Felipe estaba inmóvil, sin nada en la cabeza, impotente, soportando el peso de cuarenta libras de oro y brocados y en sus manos los símbolos del poder y de la justicia. Nunca se había sentido tan indefenso, tan amenazado, tan solo. Un férreo guantelete le apretaba el pecho. Su calma era asombrosa. Hacer un gesto, abrir la boca en aquel instante, entablar una controversia, era desencadenar un tumulto y sin duda ir al fracaso. Permaneció rígido bajo el peso de sus ornamentos, como si la batalla se desarrollara muy por debajo de él.
Oyó susurrar a los pares eclesiásticos:
—¿Qué hacemos?
El prelado de Langres, que no olvidaba la vejación sufrida poco antes, era de la opinión de suspender la ceremonia.
—Retirémonos y discutamos —propuso otro.
—No podemos, el rey está ungido ya. Es rey; coronadlo —replicó el obispo de Beauvais.
La condesa Mahaut se inclinó sobre su hija Juana y le murmuró:
—¡La muy bribona! Merece reventar.
Con sus párpados de tortuga, el condestable hizo una señal a Adán Héron para que continuara el llamamiento de los pares.

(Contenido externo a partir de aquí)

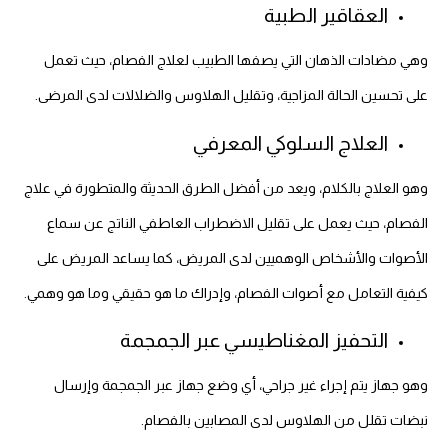
العقاقير الطبية
وهي مضادات الذهان التي يصفها الطبيب لعلاج الفصام، حيث تعمل
على تحسين الحالة المزاجية، وتقليل الهلاوس والضلالات لدى المرضى.
العلاج السلوكي المعرفي
وهو العلاج بالكلام، ويعد من أفضل الطرق الحديثة والمتطورة في علاج
الفصام، حيث يعمل على تقليل الاضطراب العاطفي الناتج عن سماع
الأصوات والأشخاص الوهميين لدى المريض، كما يساعد المريض على
كيفية التعامل مع أصوات الفصام، وإدراك ما هو حقيقي وما هو وهمي.
التحفيز المغناطيسي عبر الجمجمة
وهو جهاز يتم إجراء غير جراحي، أي وضع جهاز عبر الجمجمة وإرسال
نبضات تقلل من الهلاوس لدى المصابين بالفصام.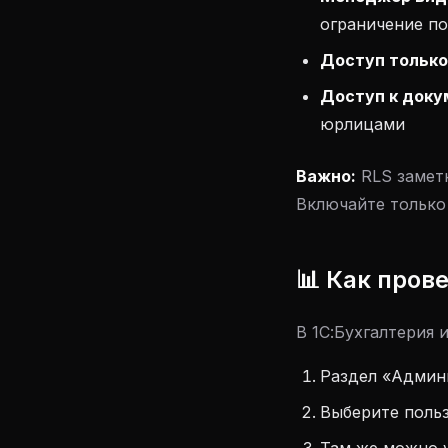
ограничение п
Доступ только
Доступ к доку
юрлицами
Важно:
RLS замет
Включайте только 
📊 Как пров
В 1С:Бухгалтерия 
Раздел «Админ
Выберите поль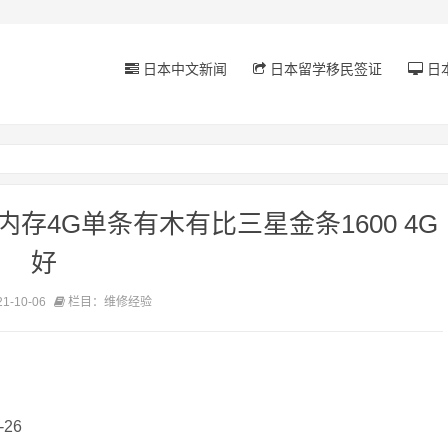
日本中文新闻
日本留学移民签证
日
存4G单条有木有比三星金条1600 4G
好
-10-06
栏目：维修经验
-26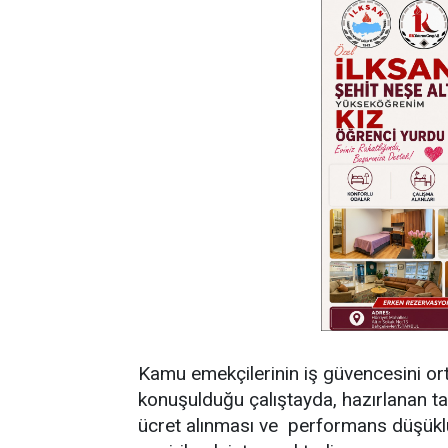
Kamu emekçilerinin iş güvencesini or
konuşulduğu çalıştayda, hazırlanan t
ücret alınması ve performans düşüklü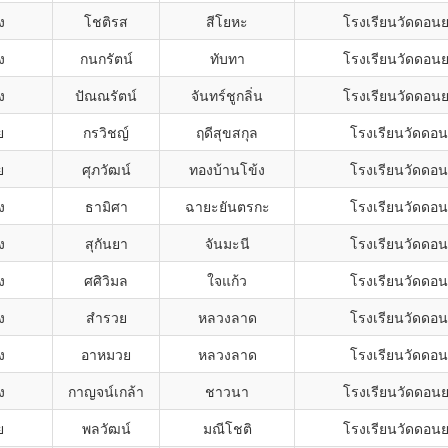
ง
โชติรส
สีโยหะ
โรงเรียนวัดดอน
ง
กนกรัตน์
ทับทา
โรงเรียนวัดดอน
ง
ปัณณรัตน์
จันทร์ชูกลิ่น
โรงเรียนวัดดอน
ย
กรวิชญ์
ฤดีสุขสกุล
โรงเรียนวัดดอ
ย
ศุภวัฒน์
ทองบ้านโข้ง
โรงเรียนวัดดอ
ง
ธามิศา
ฉายะยันตรกะ
โรงเรียนวัดดอ
ง
สุกันยา
จันมะนี
โรงเรียนวัดดอ
ง
ศศิวิมล
ใจแก้ว
โรงเรียนวัดดอ
ง
สำรวย
หลวงลาด
โรงเรียนวัดดอ
ง
อาหมวย
หลวงลาด
โรงเรียนวัดดอ
ง
กาญจน์เกล้า
ชาวนา
โรงเรียนวัดดอน
ย
พลวัฒน์
มณีโชติ
โรงเรียนวัดดอน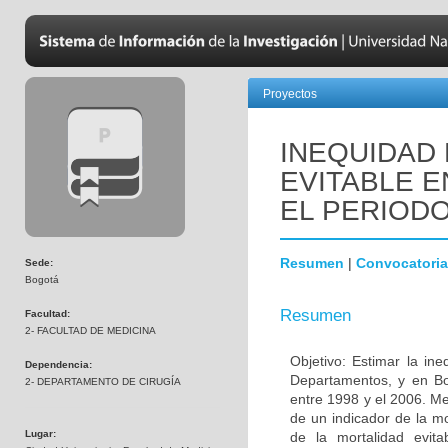
Proyectos
INEQUIDAD 
EVITABLE E
EL PERIODO 
Resumen
|
Convocatoria
Sede:
Bogotá
Resumen
Facultad:
2- FACULTAD DE MEDICINA
Objetivo: Estimar la in
Dependencia:
Departamentos, y en Bo
2- DEPARTAMENTO DE CIRUGÍA
entre 1998 y el 2006. Me
de un indicador de la mo
Lugar:
de la mortalidad evi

—Magnífico y poderoso señor, el conde de Valois, par del rey —pronunció el chambelán.
Toda la atención se concentró en el tío del rey. Si respondía a la llamada, Felipe había ganado, porque Valois representaba la garantía de los pares laicos, del verdadero poder. Si rehusaba, Felipe había perdido.
Valois no se daba prisa, y el arzobispo esperaba ostensiblemente su decisión.
Felipe bosquejó entonces un gesto; volvió la cabeza en dirección al sitio donde estaba su tío; la mirada que le dirigió valía cien mil libras. Borgoña nunca pagaría tanto.
El exemperador de Constantinopla se levantó, crispado el rostro, y fue a colocarse detrás de su sobrino.
«Qué bien he hecho en mostrarme generoso con él», pensó Felipe.
—Noble y poderosa dama Mahaut, condesa de Artois, par del rey —llamó Adán Héron.
El arzobispo levantó el pesado círculo de oro rematado con una cruz en la parte frontal, y pronunció al fin:
—Coronet te Deus[30].
Uno de los pares laicos debía coger la corona y mantenerla encima de la cabeza del rey, mientras los otros pares ponían sobre ella un dedo, en gesto simbólico. Valois adelantó las manos, pero Felipe, con un movimiento del cetro, lo detuvo.
—Coged la corona vos, madre mía —dijo a Mahaut.
—Gracias, hijo mío —murmuró la giganta.
Con esta espectacular designación recibía las gracias por su doble regicidio. Ocupaba el lugar del primer par del reino y se le confirmaba aparatosamente la posesión del condado del Artois.
—¡Borgoña no se doblega! —exclamó la duquesa Agnés.
Y, agrupando a su séquito, se dirigió hacia la salida mientras Mahaut y Valois conducían lentamente a Felipe a su trono.
Cuando estuvo sentado, con los pies descansando sobre un cojín de seda, el arzobispo se quitó la mitra y besó al rey en la boca, diciendo:
—Vivat rex in aeternum[31].
Los otros pares imitaron su gesto, repitiendo:
—Vivat rex in aeternum.
Felipe se sentía fatigado. Acababa de ganar la última batalla, después de siete meses de constantes luchas, para conseguir el poder supremo que ya nadie le podría disputar.
Las campanas atronaban al aire proclamando su triunfo; fuera, el pueblo gritaba deseándole gloria y larga vida. Todos sus adversarios habían sido domeñados. Tenía un hijo para asegurar su descendencia y una esposa feliz para compartir sus penas y alegrías. El reino de Francia le pertenecía.
«¡Qué cansado estoy! ¡Qué cansado!», se decía Felipe.
Nada en verdad parecía faltarle a aquel rey de veintitrés años que se había impuesto por su tenacidad, que había aceptado los beneficios del crimen y que poseía todos los caracteres de un gran monarca.
El tiempo de los castigos iba a comenzar.